Les rues de Beyrouth s’embrasent

La double explosion de mardi dernier a laissé la capitale libanaise meurtrie. ©AFP

La catastrophe de mardi à Beyrouth a ravivé la colère des Libanais qui exigent un changement de système politique et de classe dirigeante depuis plus de dix mois.

Après la double explosion au port de Beyrouth de ce mardi soir, un autre feu se propage bien au-delà de la capitale libanaise: celui de la contestation populaire. La colère du peuple libanais est bien antérieure à cette catastrophe. Présentée comme celle "de trop", elle n’a fait que rallumer le mouvement de manifestations réclamant un changement de système politique, initié en octobre 2019.

Le peuple appelait au renouvellement de la classe politique qu’il juge corrompue et incompétente.
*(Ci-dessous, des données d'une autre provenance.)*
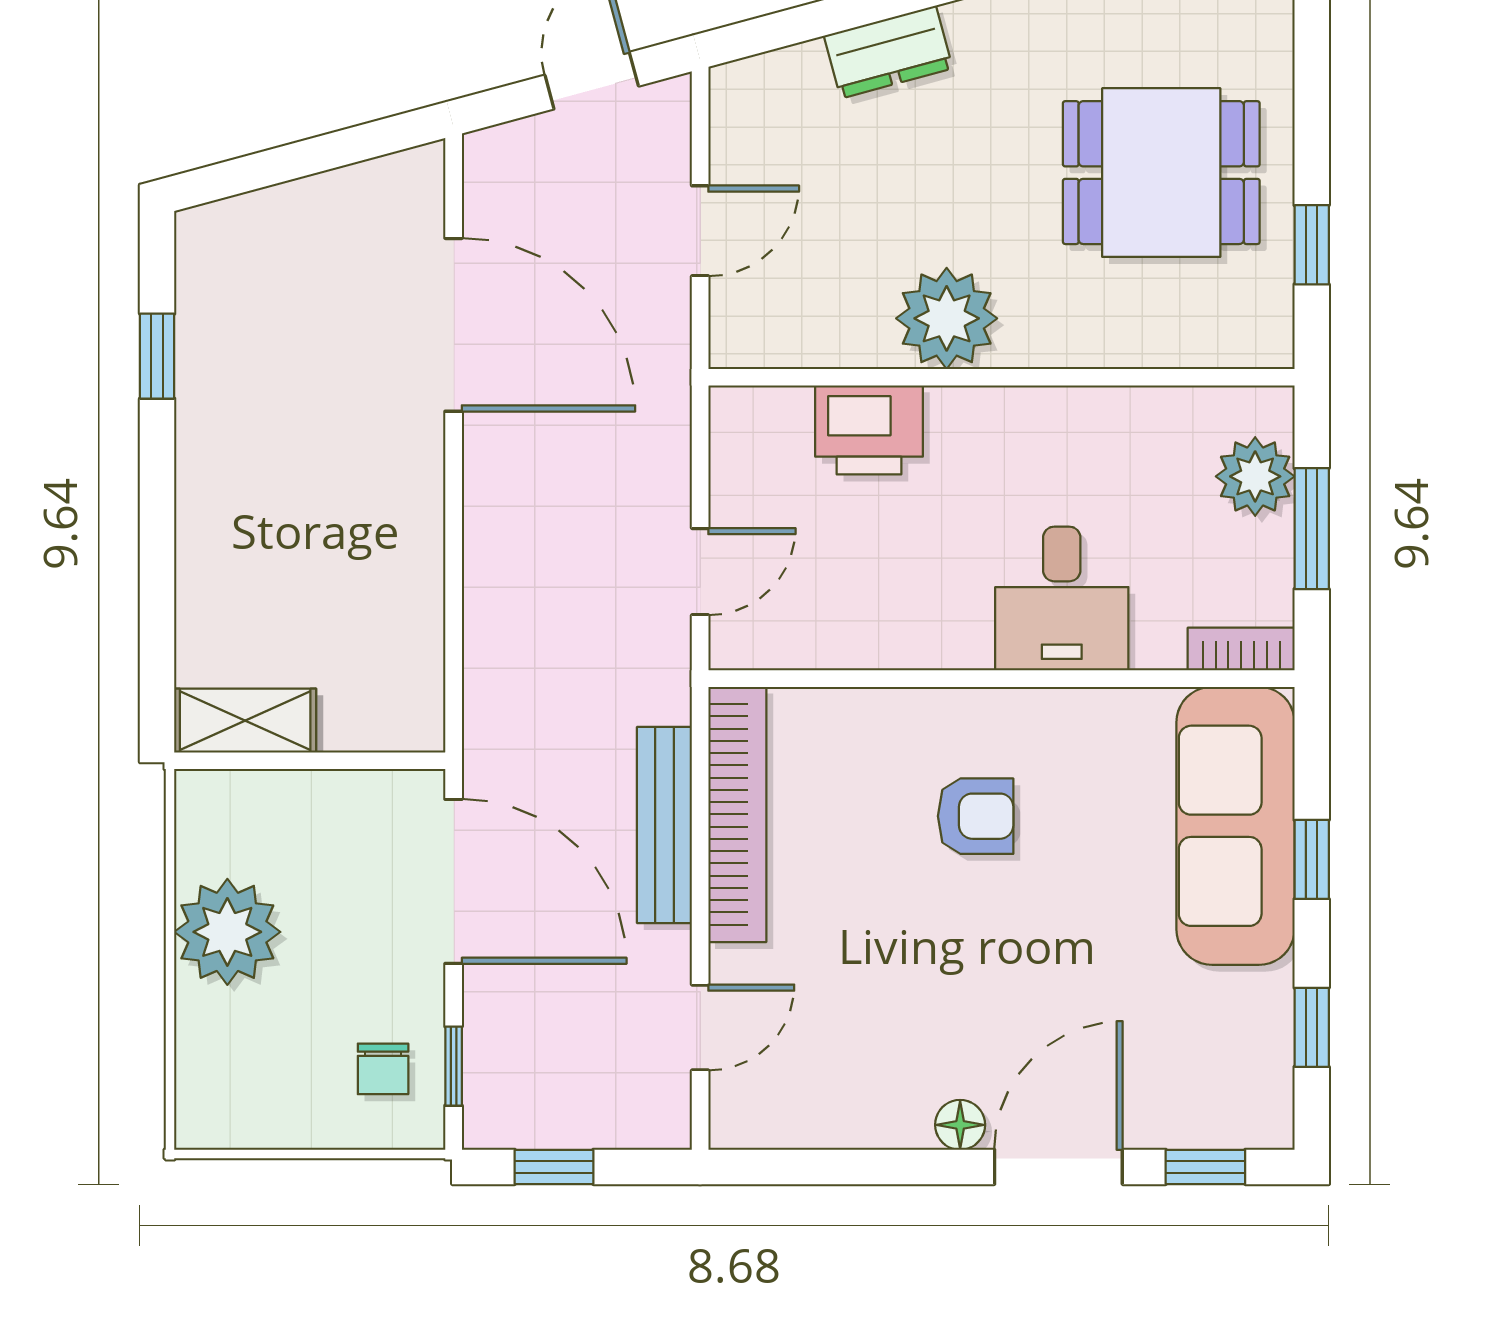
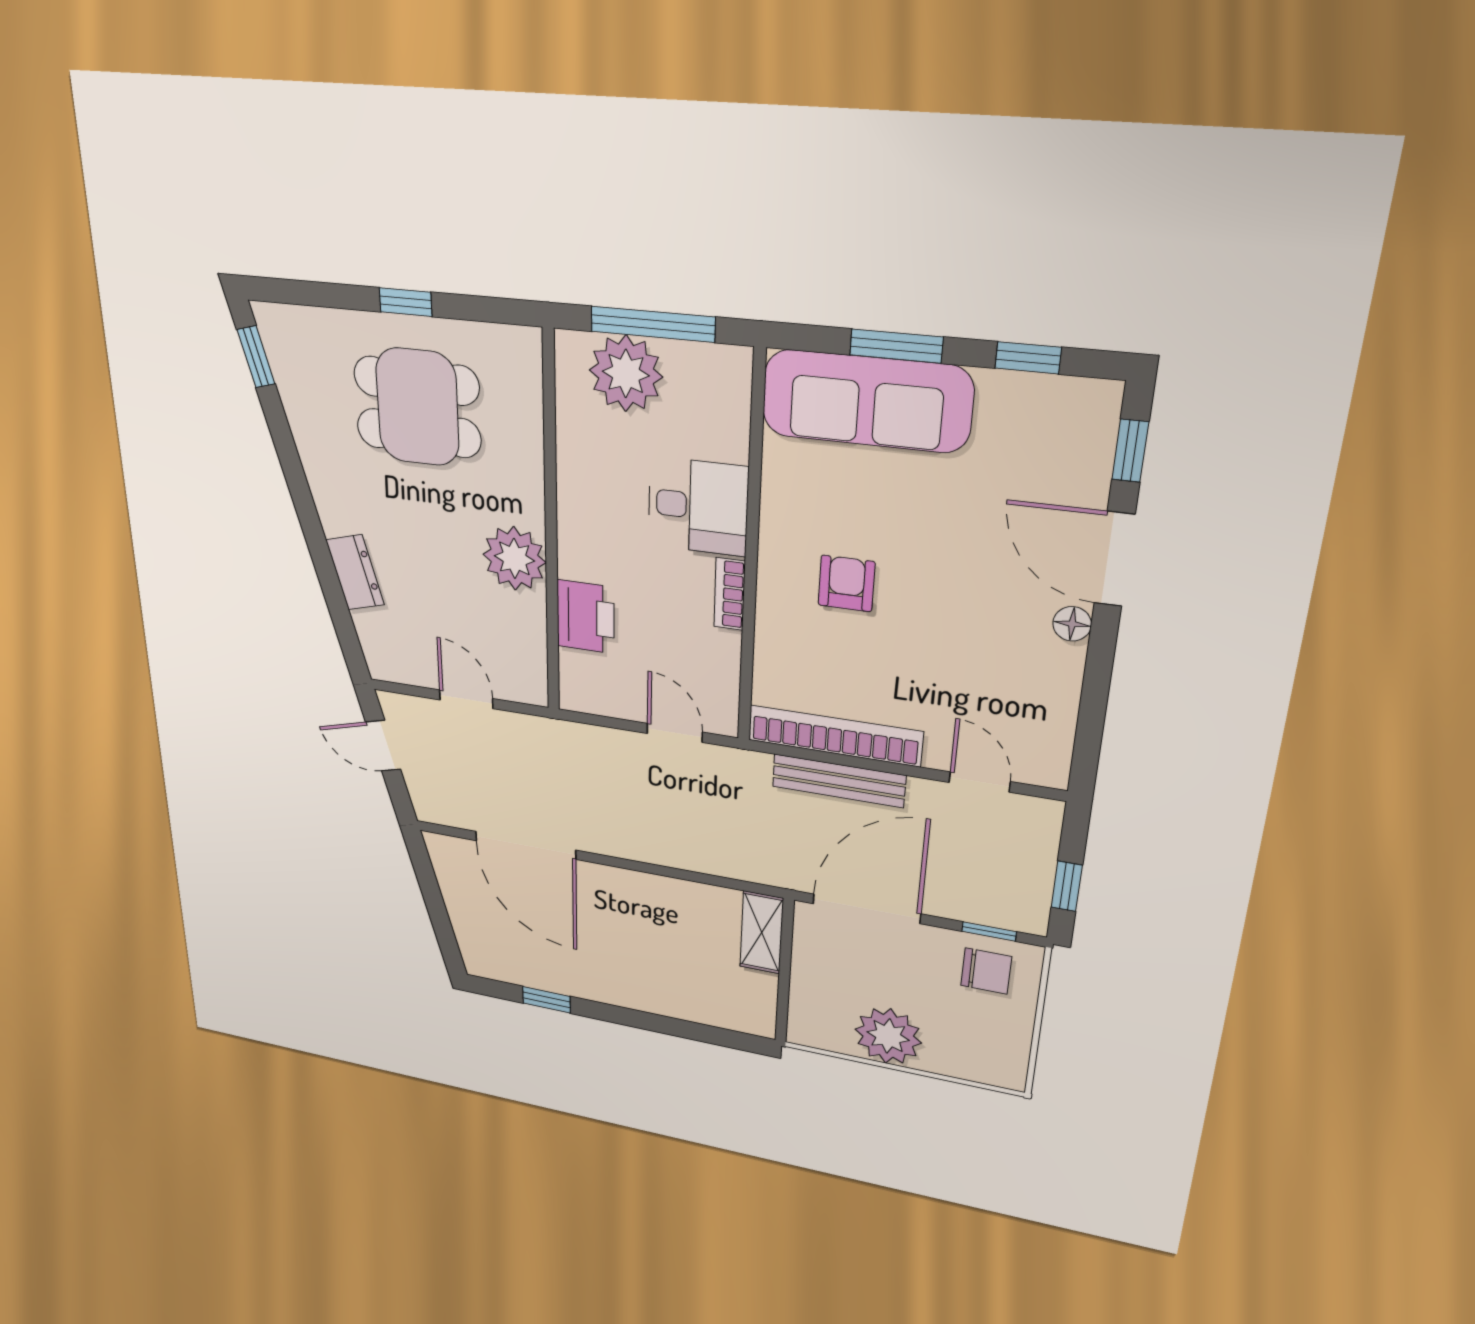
dining table: (1161, 173) -> (417, 407), turned 90
window: (1312, 245) -> (406, 302), moved
door: (454, 325) -> (525, 845), swing flipped
plant: (1255, 476) -> (626, 373), width x1.36, depth x1.36
window: (1312, 529) -> (653, 324), width x1.44
bookcase: (1241, 649) -> (729, 594), moved
shelving: (245, 721) -> (762, 932), moved
window: (1312, 859) -> (896, 346), width x1.50
chair: (383, 1069) -> (986, 971), width x1.37, depth x1.37

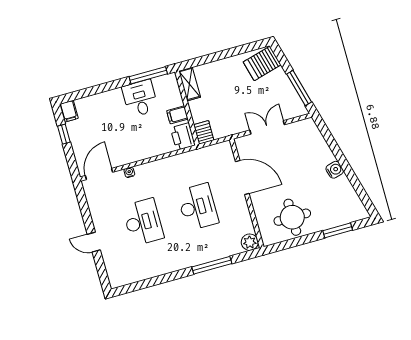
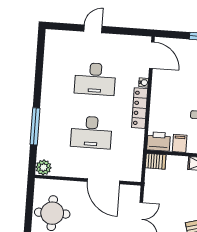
locker: (156, 167) -> (140, 108), added
door: (242, 177) -> (103, 181), hinge flipped

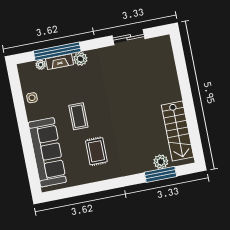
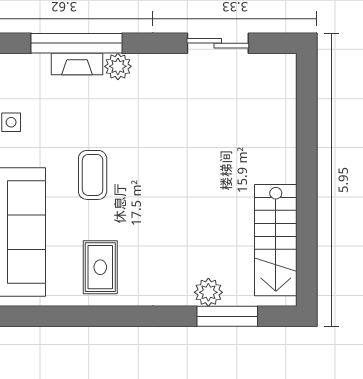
plant: (41, 65) -> (40, 63), removed
rug: (96, 151) -> (100, 267), moved
plant: (161, 162) -> (208, 292), moved

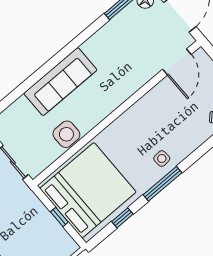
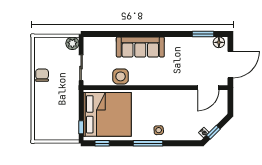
window: (59, 217) -> (81, 127), moved
window: (122, 218) -> (102, 143), moved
L’annonce, le 17 octobre 2019, d’une nouvelle taxe sur les appels effectués via les messageries internet avait d'ores et déjà déclenché une vague de révoltes, de grèves et de blocages routiers à travers tout le pays, de Beyrouth à Tripoli. Les rétropédalages et les promesses de réformes du gouvernement de Saad Hariri (Cdf) n’avaient pas suffi à apaiser les manifestants. Ces derniers exigeaient bien plus que cela: le renouvellement de la classe politique qu’ils jugent corrompue et incompétente. Le premier ministre Hariri et son gouvernement ont finalement été contraints de démissionner le 29 octobre 2019.

Après trois mois de tractations entre les différentes forces politiques, la présentation du nouveau gouvernement d’Hassan Diab, un ingénieur sunnite de 60 ans, vice-président de l’université américaine de Beyrouth, n’a pas convaincu la population. Cet ancien ministre de l’éducation (2011-2014) et ses 20 technocrates, comme le réclamait le peuple, étaient encore trop teintés politiquement. La contestation a tout de même fini par s’essouffler, tandis que les politiques restaient impuissants face à la pire crise économique qu’ait connu le pays depuis la guerre civile.

Le confessionnalisme blâmé

L’inertie de l’État libanais, durement pointée du doigt par les manifestants, est attribuée au jeu d'équilibrisme qui caractérise son système politique confessionnel. Le confessionnalisme garantit un équilibre entre les différentes communautés religieuses. Le président de la République, Michel Aoun (CPl), est dès lors chrétien, le premier ministre, Hassane Diab, est sunnite et le président du Parlement, Nabih Berri (Amal), est chiite. L’unique assemblée est quant à elle composée à part égale de membres de confession chrétienne et musulmane.

Si le confessionnalisme est ancré dans les institutions et les immobilise parfois, il régit également la vie quotidienne des libanais.

Si le confessionnalisme est ancré dans les institutions et les immobilise parfois, il régit également la vie quotidienne des libanais. Depuis la fin de la guerre civile (1975-1990), les anciens groupes militaires ont assis leur pouvoir non seulement à travers le contrôle de l’État mais aussi à travers le communautarisme. Ils défendent l'existence au sein de la société libanaise de communautés antagoniques. Le clientélisme des partis – chiite (Hezbollah, Amal), sunnite (Courant du futur d’Hariri) et chrétien (Courant patriotique libre) – rend ensuite les populations civiles encore plus dépendantes économiquement. Le Liban est ainsi divisé en régions soumises à l’influence de l’un ou de l’autre parti. Cette saturation du champs politique, cette hégémonie des partis traditionnels, constitue un rempart contre le changement.

Pendant que le monde entier s’émeut des conséquences de cette catastrophe, les Libanais la dénonce comme l’incarnation de la faillite de leur État. La gronde naît. Et pour l’éteindre, il faudra plus que des mesures d’aides internationales d’urgence. Les Libanais réclament un État fonctionnel.